Under Armour Marketing and Branding
Under Armour achieved success by focusing on niche markets many of the major athletic shoe
and apparel companies such as Nike, Adidas, and Rebook overlooked. The initial product was a
line of tight-fitting T-shirts made of a synthetic compression fabric- targeted to professional
athletes and fitness buffs, offering them a way to stay cool and dry during workouts and games.

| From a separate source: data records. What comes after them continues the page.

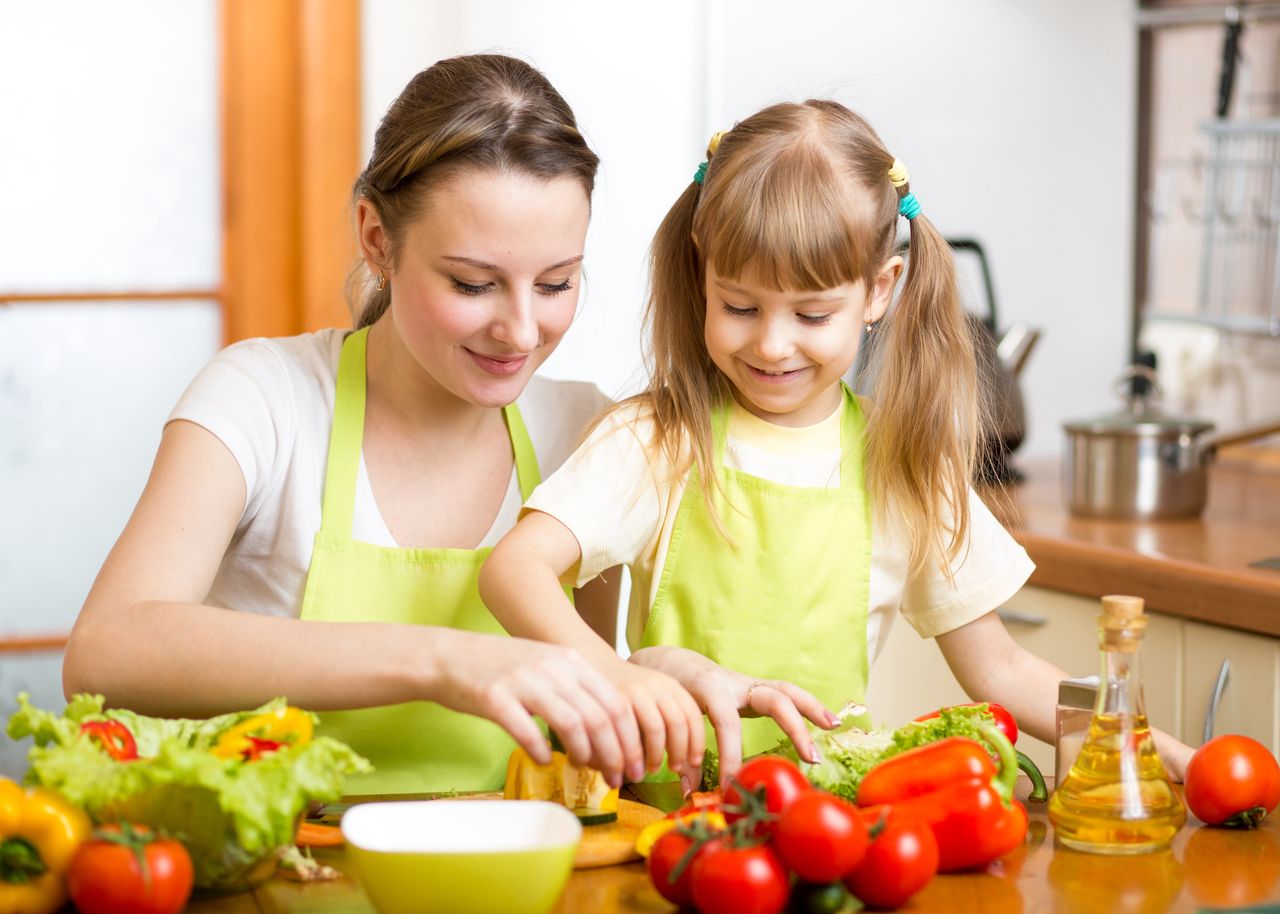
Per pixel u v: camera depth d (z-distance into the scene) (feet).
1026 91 8.71
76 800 2.87
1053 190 8.84
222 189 8.45
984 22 8.57
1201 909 2.93
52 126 8.16
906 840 2.93
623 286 8.47
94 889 2.78
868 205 3.96
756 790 2.99
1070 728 3.52
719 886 2.81
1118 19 8.87
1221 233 8.47
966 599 4.43
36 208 8.20
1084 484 7.13
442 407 4.35
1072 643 6.59
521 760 3.51
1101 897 3.03
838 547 4.29
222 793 2.85
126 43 8.22
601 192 8.43
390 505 4.35
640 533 4.27
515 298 3.83
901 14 8.39
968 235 8.66
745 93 8.18
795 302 3.89
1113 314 9.09
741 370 4.06
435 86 3.94
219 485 4.00
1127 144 9.00
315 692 3.35
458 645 3.32
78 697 3.18
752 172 3.89
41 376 8.31
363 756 4.22
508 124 3.76
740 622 4.27
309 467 4.29
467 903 2.76
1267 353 8.26
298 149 8.50
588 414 4.68
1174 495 7.01
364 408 4.34
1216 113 8.38
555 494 4.16
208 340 8.54
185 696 3.45
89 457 8.43
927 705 7.03
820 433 4.36
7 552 8.36
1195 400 8.68
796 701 3.59
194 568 3.85
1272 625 5.70
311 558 4.27
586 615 4.62
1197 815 3.50
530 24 8.44
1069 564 6.54
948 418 4.37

The line has been expanded to serve a variety of sports and activities including include everything
from running suits to yoga pants. Under Armour became successful through strong product
positioning, quality products, and dynamic advertising. The company developed a unique brand
identity through its “Protect This House” TV advertising campaign. The commercials featured a
football squad huddled around Eric “Big E” Ogbogu, one of Kevin Plank’s former teammates at
the University of Maryland, who was playing for the Dallas Cowboys when the commercial was
shot. The spots show Ogbogu and a number of other well-conditioned athletes working out while
wearing Under Armour and end with him standing in the middle of a huddle of the players and
shouting “We must protect this house!” as if his life depended on it. The tagline has become a
symbol of what Under Armour stands for as a brand and the company continues to use it in much
of its advertising.
An important part of Under Armour’s marketing strategy is selling its products to high-
performing athletes and teams on the collegiate and professional levels. This strategy is executed
through collegiate sponsorships, individual athlete agreements and direct sales of products to
team equipment managers and athletes. Under Armour’s sports marketing program is an integral
part of its strategy as its provides exposure to consumers through a variety of media including
television, magazines, the Internet and sponsorships. For fans seeing the product live at sporting
events, the exposure helps establish authenticity for UA products. Under Armour is the official
outfitter of a number of Division I men’s and women’s collegiate athletic teams including
Auburn, Boston College, Texas Tech, Maryland, South Carolina, Utah, Hawaii and South
Florida. The company also has sponsorship agreements with individual athletes including skier
Lindsey Vonn (who won a gold medal in the 2010 Olympics), swimmer Michael Phelps (who
won a record 8 gold medals in the 2008 Olympics), UFC welter-weight champion Georges St-
Pierre, snowboarder Lindsey Jacobellis, freestyle skier Jen Hudak, and many others. Under
Armour also has an impressive list of NFL players on its endorsement roster including Brandon
Jacobs, Ray Lewis, Devin Hester, Vernon Davis and Patrick Willis. In November of 2010 the


company announced a multiyear endorsement deal with New England Patriots quarterback Tom
Brady, which included an undisclosed financial stake in the company.